(EXTRACTED INFORMATION)

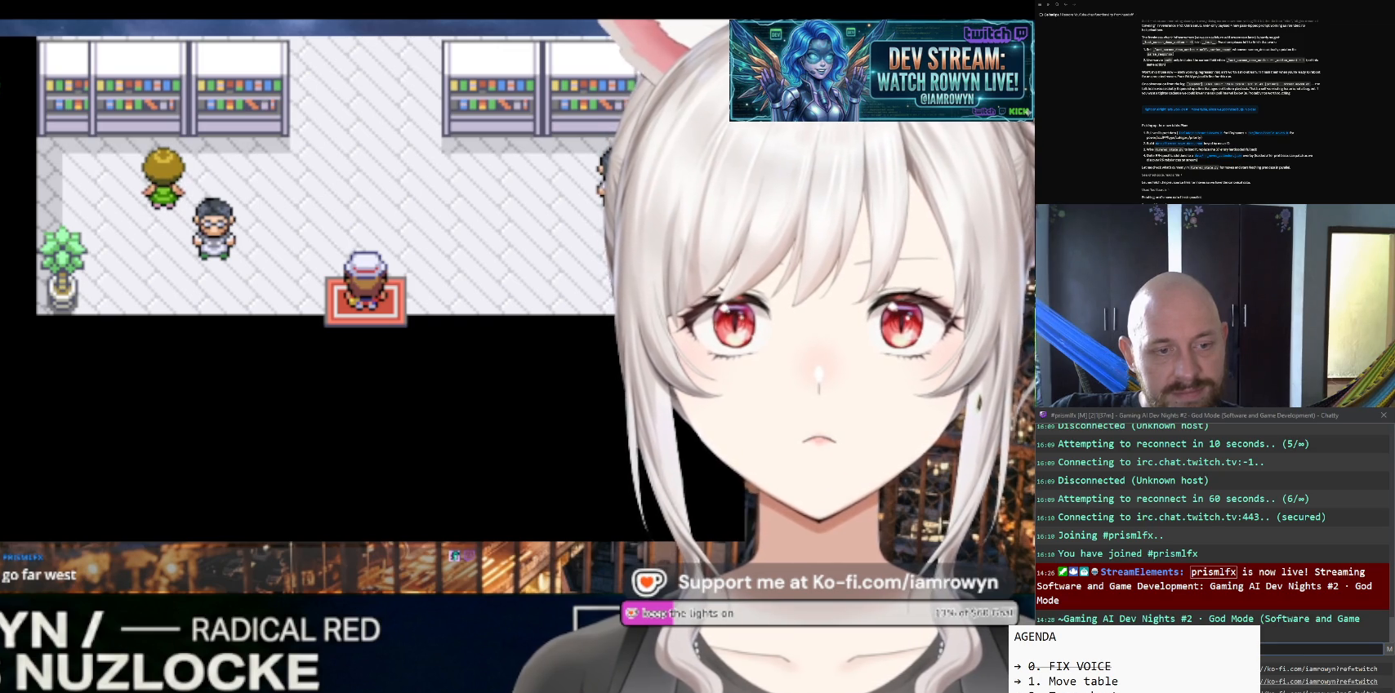
{"buttons": ["B"], "events": []}
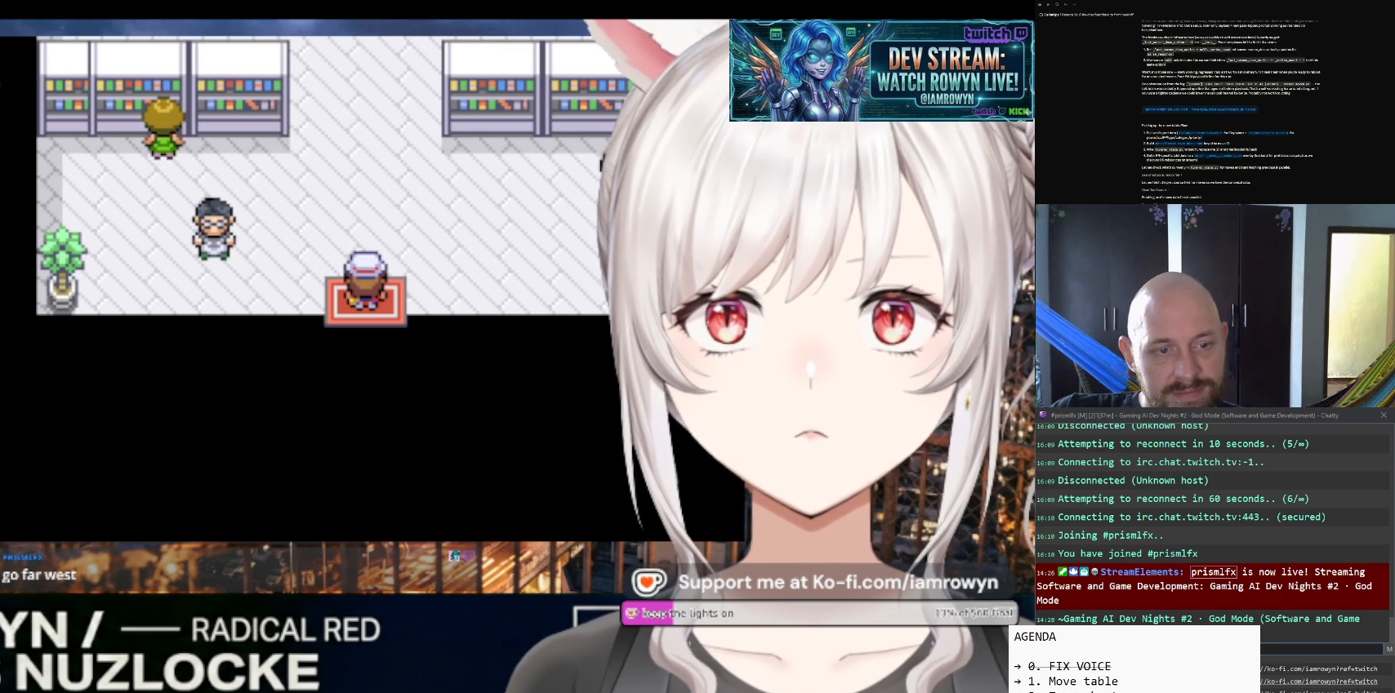
{"buttons": ["B"], "events": []}
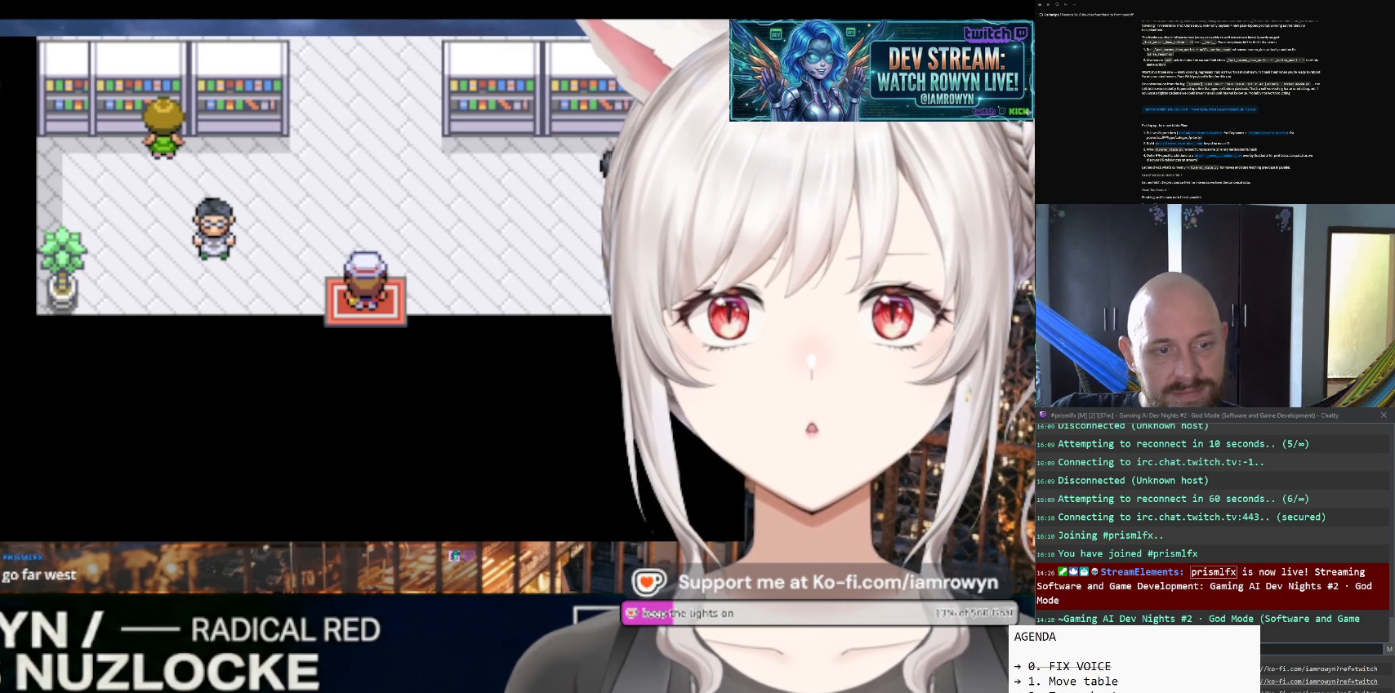
{"buttons": ["B"], "events": []}
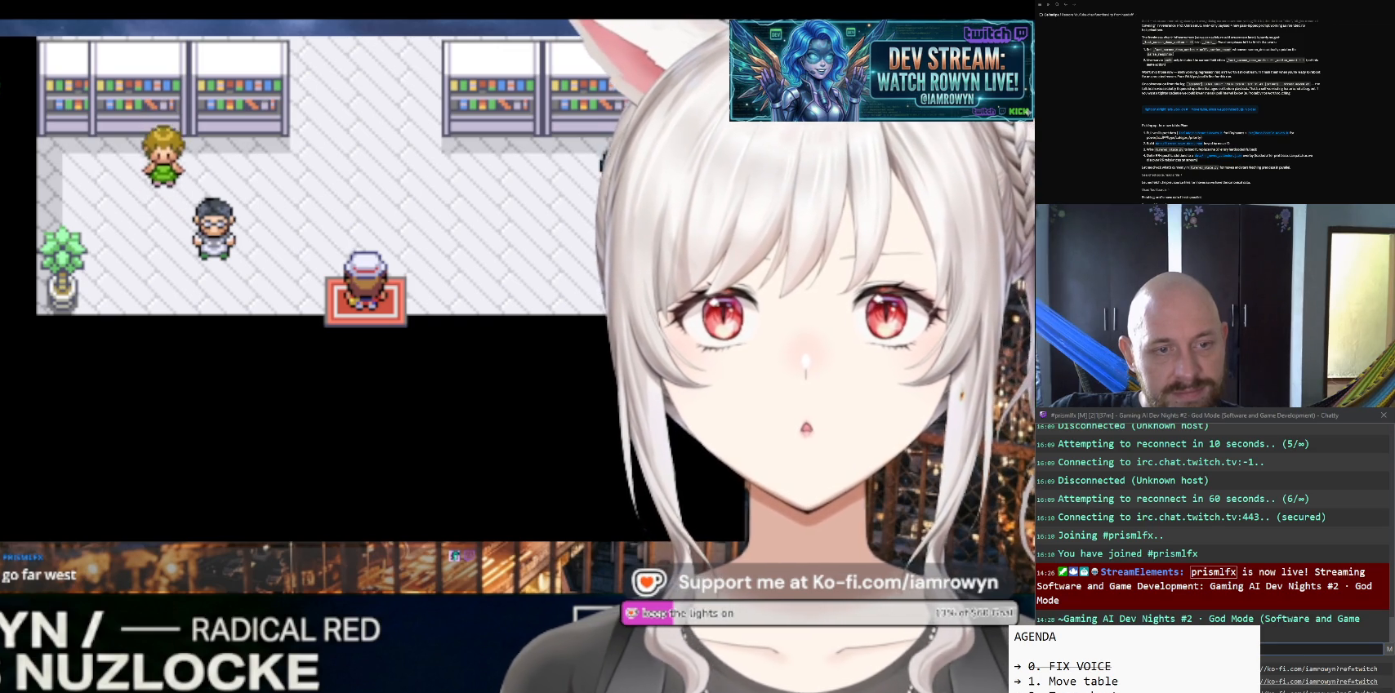
{"buttons": ["B"], "events": []}
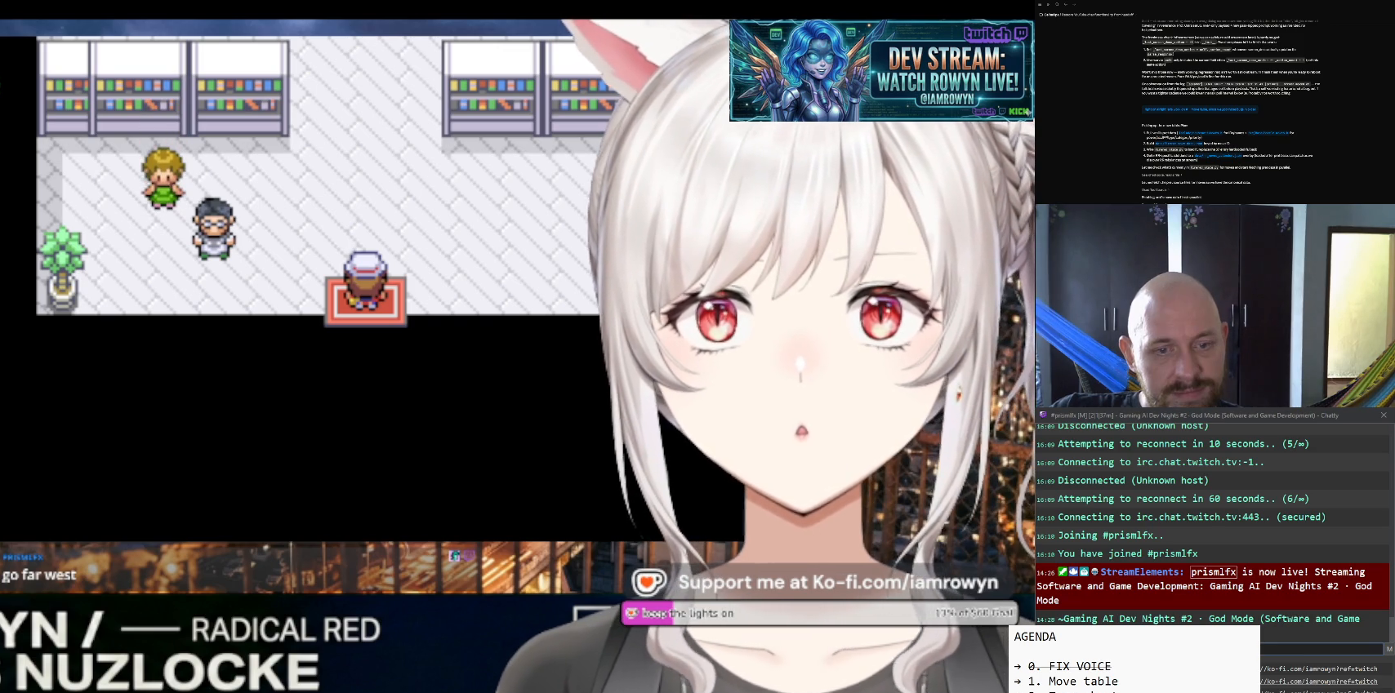
{"buttons": ["B"], "events": []}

(End EXTRACTED INFORMATION)

Return an exact transcription of the material, with its pictures left out.

{"buttons": ["B"], "events": []}
{"buttons": ["B"], "events": []}
{"buttons": ["B"], "events": []}
{"buttons": ["B"], "events": []}
{"buttons": ["B"], "events": []}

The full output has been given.